Test scenario has an agent logged in on Zap/51 and a call on Zap/49 connected to Agent/1.  I redirect as below:

Action: Redirect
Channel: Agent/1
ExtraChannel: Zap/49-1
Exten: a555
Context: vericonf
Priority: 1

And I see this over the manager: (note the AgentLogoff event)

Response: Success
Message: Dual Redirect successful

Event: Unlink
Privilege: call,all
Channel1: Zap/49-1
Channel2: Agent/1
Uniqueid1: 1190987965.28
Uniqueid2: 1190987967.29
CallerID1: 200
CallerID2: 4001

Event: Hangup
Privilege: call,all
Channel: Agent/1
Uniqueid: 1190987967.29
Cause: 0
Cause-txt: Unknown

Event: Newexten
Privilege: call,all
Channel: Zap/49-1
Context: vericonf
Extension: a555
Priority: 1
Application: MeetMe
AppData: 555|dx
Uniqueid: 1190987965.28

Event: Newchannel
Privilege: call,all
Channel: Zap/pseudo-1466374569
State: Rsrvd
CallerIDNum: 200
CallerIDName: <unknown>
Uniqueid: 1190988034.30

Event: Agentlogoff
Privilege: agent,all
Agent: 1
Logintime: 71
Uniqueid: 1190987960.27

Event: Newexten
Privilege: call,all
Channel: Zap/51-1
Context: vericonf
Extension: a555
Priority: 1
Application: MeetMe
AppData: 555|dx
Uniqueid: 1190987960.27

Event: MeetmeJoin
Privilege: call,all
Channel: Zap/51-1
Uniqueid: 1190987960.27
Meetme: 555
Usernum: 2

Event: MeetmeJoin
Privilege: call,all
Channel: Zap/49-1
Uniqueid: 1190987965.28
Meetme: 555
Usernum: 1


If I do a single redirect with the agent channel (no ExtraChannel) I also lose the Agent channel.

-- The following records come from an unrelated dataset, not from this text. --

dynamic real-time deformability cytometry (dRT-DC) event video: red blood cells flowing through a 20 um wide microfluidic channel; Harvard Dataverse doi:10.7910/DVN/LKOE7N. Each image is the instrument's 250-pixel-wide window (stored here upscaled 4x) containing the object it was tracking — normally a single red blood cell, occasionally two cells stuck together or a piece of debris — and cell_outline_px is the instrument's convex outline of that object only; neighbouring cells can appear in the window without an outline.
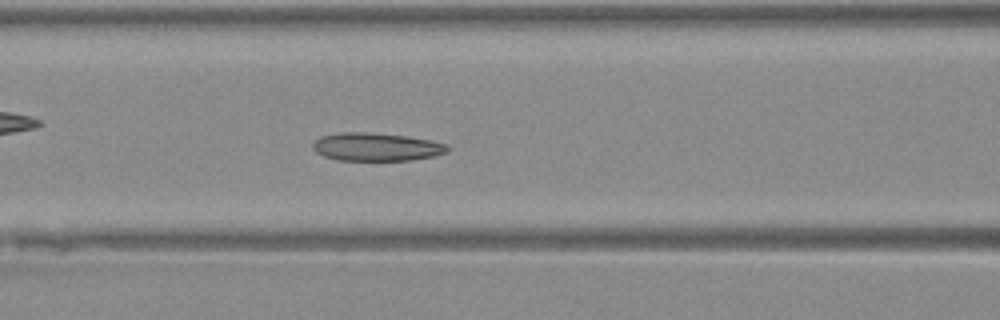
{"species": "Egyptian fruit bat (a non-hibernating species)", "species_latin": "Rousettus aegyptiacus", "temperature_condition": "warm", "stored_images_in_passage": 32, "camera_frame_rate_fps": 3000, "um_per_image_px": 0.085, "animal": {"sex": "female"}, "frame": {"image": 1, "passage_image": 11, "time_ms": 3.333, "image_size_px": [1000, 320], "cell_outline_px": [[452, 148], [448, 152], [432, 156], [412, 160], [336, 160], [324, 156], [316, 152], [312, 148], [312, 144], [320, 136], [340, 132], [368, 132], [408, 136], [448, 144]], "centroid_in_image_um": [31.99, 12.48], "position_along_channel_um": 134.6, "area_um2": 22.2}}
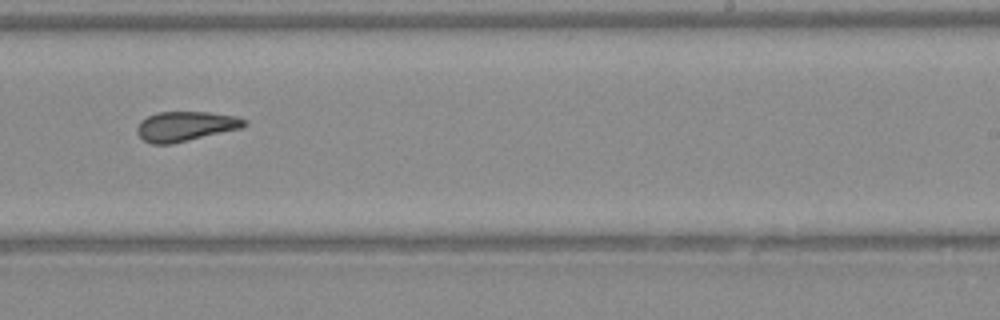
{"frame": {"image": 2, "passage_image": 21, "time_ms": 6.667, "image_size_px": [1000, 320], "cell_outline_px": [[248, 124], [240, 128], [172, 144], [152, 144], [144, 140], [136, 132], [136, 128], [140, 120], [156, 112], [208, 112], [236, 116], [248, 120]], "centroid_in_image_um": [15.75, 10.72], "position_along_channel_um": 273.2, "area_um2": 18.61}}
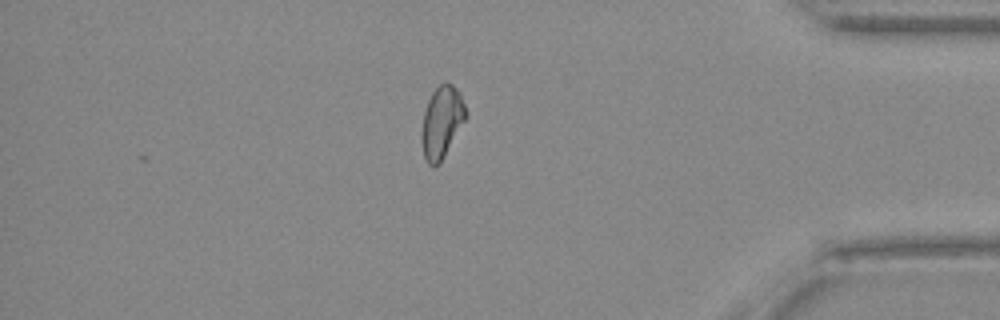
{"frame": {"image": 3, "passage_image": 32, "time_ms": 10.333, "image_size_px": [1000, 320], "cell_outline_px": [[468, 116], [440, 164], [432, 168], [428, 164], [424, 156], [420, 140], [420, 136], [424, 112], [428, 100], [432, 92], [440, 84], [452, 84], [456, 88], [464, 104]], "centroid_in_image_um": [37.53, 10.44], "position_along_channel_um": 397.7, "area_um2": 18.61}}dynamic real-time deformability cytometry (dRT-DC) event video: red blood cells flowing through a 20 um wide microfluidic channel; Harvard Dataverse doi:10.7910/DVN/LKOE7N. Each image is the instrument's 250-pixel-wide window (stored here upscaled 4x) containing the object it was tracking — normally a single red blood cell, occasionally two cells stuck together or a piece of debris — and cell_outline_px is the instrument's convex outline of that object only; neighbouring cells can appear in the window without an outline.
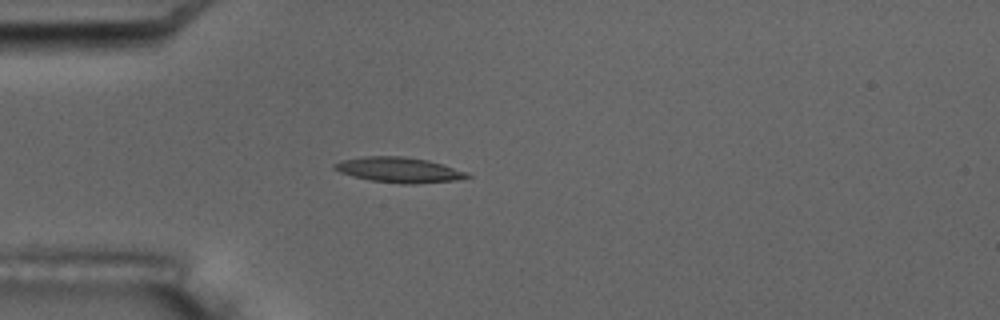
{"species": "common noctule bat (a hibernating species)", "species_latin": "Nyctalus noctula", "temperature_condition": "room temperature", "stored_images_in_passage": 5, "camera_frame_rate_fps": 3000, "um_per_image_px": 0.085, "animal": {"sex": "male", "body_mass_g": 17.5, "forearm_length_mm": 52.3}, "frame": {"image": 1, "passage_image": 5, "time_ms": 5.333, "image_size_px": [1000, 320], "cell_outline_px": [[472, 176], [456, 180], [412, 184], [404, 184], [372, 180], [352, 176], [340, 172], [332, 168], [332, 164], [340, 160], [364, 156], [404, 156], [428, 160], [444, 164], [468, 172]], "centroid_in_image_um": [33.91, 14.43], "position_along_channel_um": 51.1, "area_um2": 19.65}}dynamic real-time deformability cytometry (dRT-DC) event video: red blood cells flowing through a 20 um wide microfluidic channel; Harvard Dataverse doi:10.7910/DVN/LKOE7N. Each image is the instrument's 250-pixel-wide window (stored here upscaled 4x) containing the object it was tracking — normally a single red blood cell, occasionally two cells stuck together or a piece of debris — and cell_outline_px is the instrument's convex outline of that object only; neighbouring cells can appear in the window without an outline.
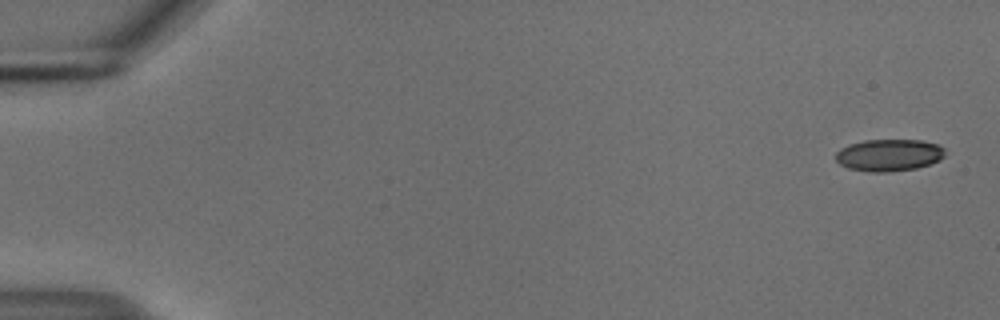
{"species": "common noctule bat (a hibernating species)", "species_latin": "Nyctalus noctula", "temperature_condition": "cold", "stored_images_in_passage": 21, "camera_frame_rate_fps": 3000, "um_per_image_px": 0.085, "animal": {"sex": "male", "body_mass_g": 18.8}, "frame": {"image": 1, "passage_image": 1, "time_ms": 0.0, "image_size_px": [1000, 320], "cell_outline_px": [[948, 152], [940, 160], [916, 168], [892, 172], [868, 172], [848, 168], [840, 164], [836, 160], [836, 152], [840, 148], [848, 144], [864, 140], [920, 140], [936, 144], [944, 148]], "centroid_in_image_um": [75.56, 13.18], "position_along_channel_um": 9.4, "area_um2": 20.58}}
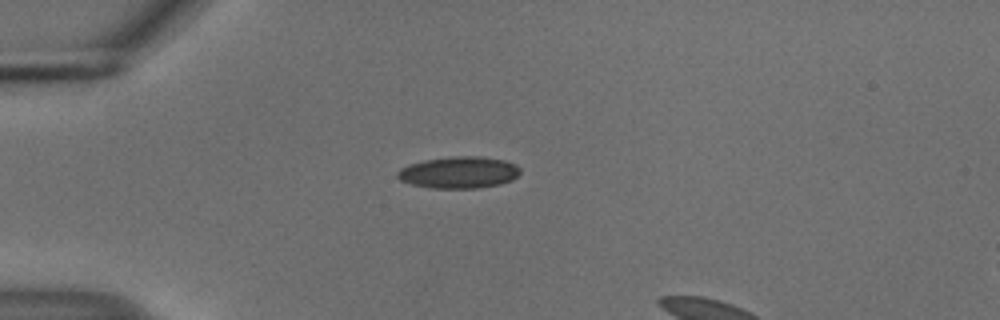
{"frame": {"image": 2, "passage_image": 14, "time_ms": 4.333, "image_size_px": [1000, 320], "cell_outline_px": [[520, 172], [512, 180], [500, 184], [476, 188], [432, 188], [412, 184], [400, 180], [396, 176], [396, 172], [400, 168], [408, 164], [424, 160], [448, 156], [480, 156], [504, 160], [516, 164], [520, 168]], "centroid_in_image_um": [38.99, 14.64], "position_along_channel_um": 46.0, "area_um2": 22.83}}
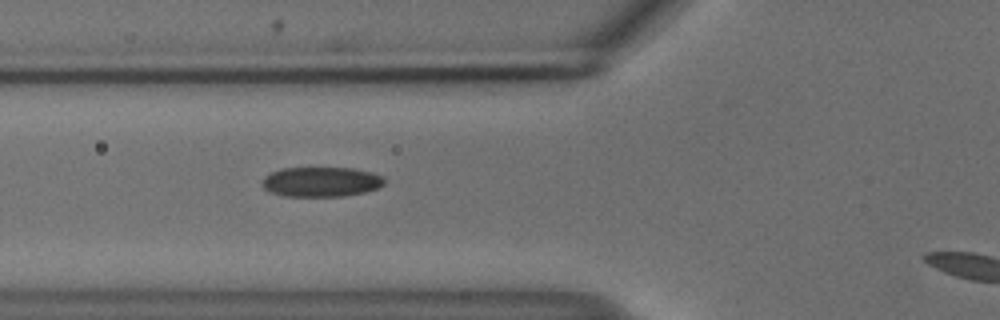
{"frame": {"image": 3, "passage_image": 20, "time_ms": 6.333, "image_size_px": [1000, 320], "cell_outline_px": [[384, 184], [376, 188], [364, 192], [344, 196], [284, 196], [272, 192], [264, 188], [260, 184], [264, 176], [272, 172], [284, 168], [356, 168], [372, 172], [384, 176]], "centroid_in_image_um": [27.3, 15.45], "position_along_channel_um": 98.5, "area_um2": 21.27}}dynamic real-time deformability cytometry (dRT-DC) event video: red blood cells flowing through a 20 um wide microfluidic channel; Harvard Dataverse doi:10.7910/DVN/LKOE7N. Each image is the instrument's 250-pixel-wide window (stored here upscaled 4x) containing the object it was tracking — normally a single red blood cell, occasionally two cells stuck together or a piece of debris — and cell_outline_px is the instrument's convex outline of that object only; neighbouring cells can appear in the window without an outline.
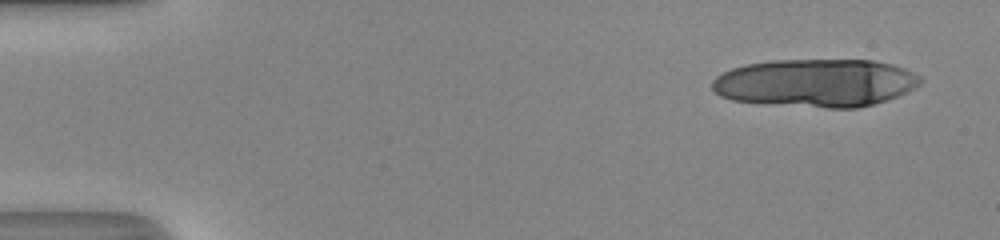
{"species": "human", "species_latin": "Homo sapiens", "temperature_condition": "room temperature", "stored_images_in_passage": 17, "camera_frame_rate_fps": 3000, "um_per_image_px": 0.085, "donor": {"sex": "male"}, "frame": {"image": 1, "passage_image": 3, "time_ms": 0.667, "image_size_px": [1000, 240], "cell_outline_px": [[924, 80], [916, 88], [908, 92], [872, 104], [856, 108], [828, 108], [768, 104], [732, 100], [720, 96], [712, 88], [712, 80], [716, 76], [732, 68], [748, 64], [772, 60], [872, 60], [892, 64], [904, 68], [920, 76]], "centroid_in_image_um": [69.35, 7.05], "position_along_channel_um": 15.6, "area_um2": 58.38}}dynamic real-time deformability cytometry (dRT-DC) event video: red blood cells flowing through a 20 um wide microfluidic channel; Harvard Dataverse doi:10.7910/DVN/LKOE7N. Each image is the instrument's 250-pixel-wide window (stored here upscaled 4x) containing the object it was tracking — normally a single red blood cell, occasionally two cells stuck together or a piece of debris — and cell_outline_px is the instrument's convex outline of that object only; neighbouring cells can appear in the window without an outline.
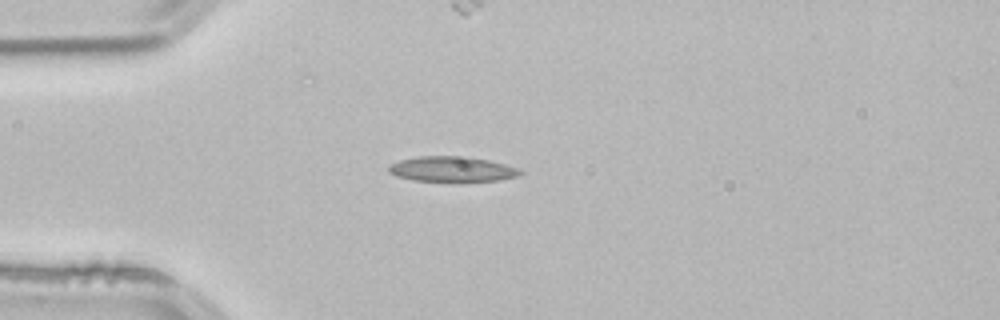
{"species": "common noctule bat (a hibernating species)", "species_latin": "Nyctalus noctula", "temperature_condition": "room temperature", "stored_images_in_passage": 1, "camera_frame_rate_fps": 3000, "um_per_image_px": 0.085, "animal": {"sex": "male", "body_mass_g": 21.5, "forearm_length_mm": 52.0}, "frame": {"image": 1, "passage_image": 1, "time_ms": 0.0, "image_size_px": [1000, 320], "cell_outline_px": [[524, 172], [520, 176], [496, 180], [460, 184], [452, 184], [412, 180], [396, 176], [388, 172], [388, 168], [392, 164], [400, 160], [420, 156], [468, 156], [488, 160], [520, 168]], "centroid_in_image_um": [38.46, 14.42], "position_along_channel_um": 46.5, "area_um2": 20.35}}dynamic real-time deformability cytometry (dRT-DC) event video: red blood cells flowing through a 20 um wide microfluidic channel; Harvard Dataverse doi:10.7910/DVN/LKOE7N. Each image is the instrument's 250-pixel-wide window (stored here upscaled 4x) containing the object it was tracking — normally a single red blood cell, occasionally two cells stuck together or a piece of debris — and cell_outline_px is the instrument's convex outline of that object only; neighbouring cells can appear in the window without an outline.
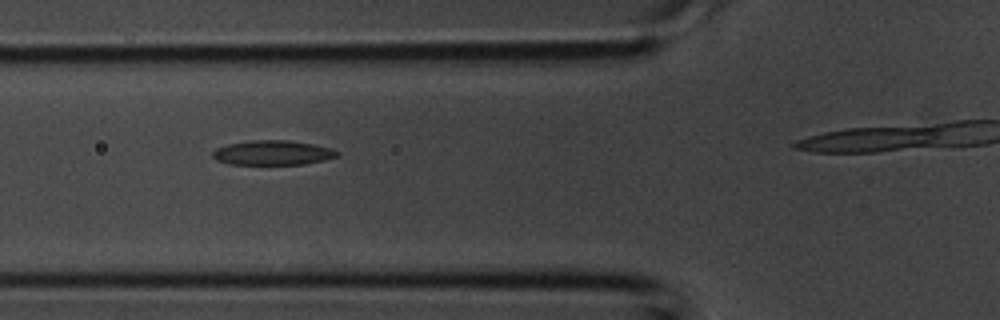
{"species": "common noctule bat (a hibernating species)", "species_latin": "Nyctalus noctula", "temperature_condition": "room temperature", "stored_images_in_passage": 13, "camera_frame_rate_fps": 3000, "um_per_image_px": 0.085, "animal": {"sex": "male", "body_mass_g": 20.1, "forearm_length_mm": 53.5}, "frame": {"image": 1, "passage_image": 10, "time_ms": 3.0, "image_size_px": [1000, 320], "cell_outline_px": [[340, 152], [336, 156], [324, 160], [304, 164], [228, 164], [216, 160], [212, 156], [212, 152], [216, 148], [228, 144], [248, 140], [288, 140], [312, 144], [332, 148]], "centroid_in_image_um": [23.15, 12.98], "position_along_channel_um": 102.6, "area_um2": 17.86}}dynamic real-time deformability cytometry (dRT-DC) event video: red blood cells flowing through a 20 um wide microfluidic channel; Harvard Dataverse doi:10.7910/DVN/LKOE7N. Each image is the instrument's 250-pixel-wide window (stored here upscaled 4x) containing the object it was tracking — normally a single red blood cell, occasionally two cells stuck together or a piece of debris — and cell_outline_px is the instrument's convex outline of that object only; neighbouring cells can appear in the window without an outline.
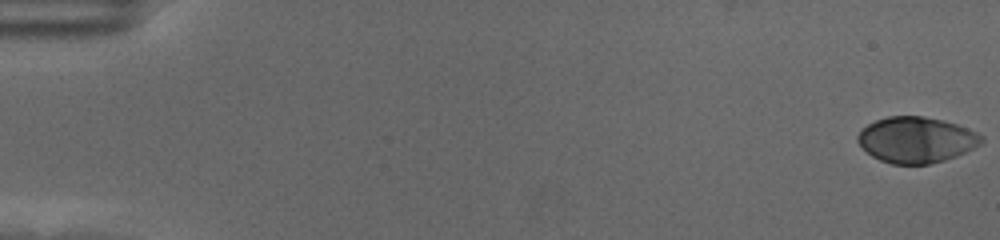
{"species": "human", "species_latin": "Homo sapiens", "temperature_condition": "cold", "stored_images_in_passage": 59, "camera_frame_rate_fps": 3000, "um_per_image_px": 0.085, "donor": {"sex": "female"}, "frame": {"image": 1, "passage_image": 1, "time_ms": 0.0, "image_size_px": [1000, 240], "cell_outline_px": [[984, 140], [980, 144], [956, 156], [944, 160], [928, 164], [892, 164], [880, 160], [872, 156], [856, 140], [856, 136], [868, 124], [876, 120], [888, 116], [924, 116], [944, 120], [968, 128], [984, 136]], "centroid_in_image_um": [77.89, 11.87], "position_along_channel_um": 7.1, "area_um2": 32.95}}
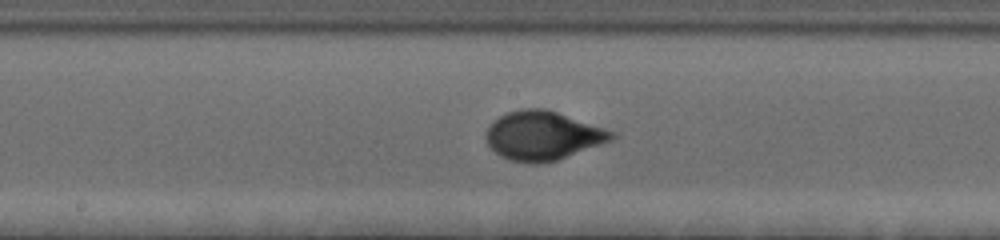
{"frame": {"image": 2, "passage_image": 32, "time_ms": 10.333, "image_size_px": [1000, 240], "cell_outline_px": [[616, 136], [612, 140], [556, 160], [536, 164], [508, 160], [500, 156], [488, 144], [488, 128], [500, 116], [508, 112], [520, 108], [544, 108], [616, 132]], "centroid_in_image_um": [46.15, 11.53], "position_along_channel_um": 202.0, "area_um2": 35.14}}
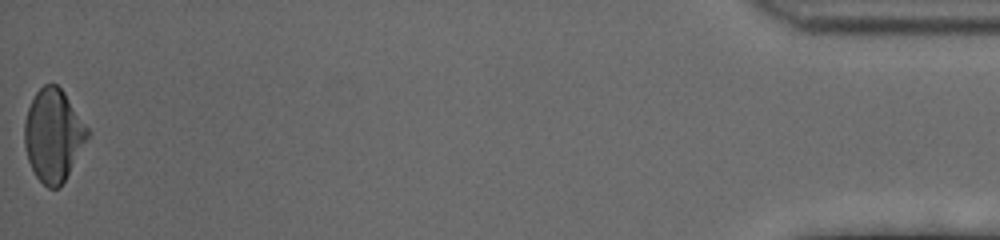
{"frame": {"image": 3, "passage_image": 59, "time_ms": 19.333, "image_size_px": [1000, 240], "cell_outline_px": [[92, 132], [60, 188], [48, 188], [36, 176], [28, 160], [24, 144], [24, 120], [28, 108], [36, 92], [44, 84], [56, 84], [64, 92]], "centroid_in_image_um": [4.55, 11.49], "position_along_channel_um": 430.7, "area_um2": 33.99}, "authors_computed_cell_mechanics": {"area_um2": 33.813, "velocity_mm_per_s": 3.5094, "shape_relaxation_time_tau1_ms": 3.5726, "shape_relaxation_time_tau2_ms": null, "deformation_change_tau1": 0.181, "deformation_change_tau2": null}}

By: Dwayne Hubbard (dhubbard) 2007-09-28 09:37:21

BigJimmy,
 I need you to please try revision 84018+ of the 1.4 branch, or 84019+ of trunk.  I think your problem is resolved in these revisions.  Revision 82309 does not include my latest fix.  I definitely saw 'core show channels' crashes and dead channel problems go away with my latest fix.

By: James Terhune (bigjimmy) 2007-09-28 09:53:14

I just checked again and the version I reported was what "core show version" gave me, which is incorrect.  The actual version I tested was 1.4-84080

Sorry about the confusion.

By: Dwayne Hubbard (dhubbard) 2007-09-28 16:03:54

BigJimmy,
  You lose the agent channel because an agent's base channel is what really must be redirected, not the agent.  A Redirect does an asynchronous goto on a channel to a new context, extension, and priority in the dialplan.  In order to accomplish this, the channel must leave its existing context, extension, and priority; thus the AgentLogoff event.

  If you mean something else by "you lose the agent channel", please explain.  Otherwise, I believe its time to close this issue if you are no longer seeing crashes, getting deadlocks, or accumulating stuck channels.

By: James Terhune (bigjimmy) 2007-10-01 13:34:55

Well, I am not seeing any more deadlocks, crashes or anything else undesirable, so I would say that the issue is fixed.  As for the loss of the Agent/ channel, that's another issue for another time.

By: Dwayne Hubbard (dhubbard) 2007-10-01 16:15:01

The final fix is committed to revision 84274 of the 1.4 branch and 84275 of trunk.  Thank you for your patience with this issue and for all your quick feedback.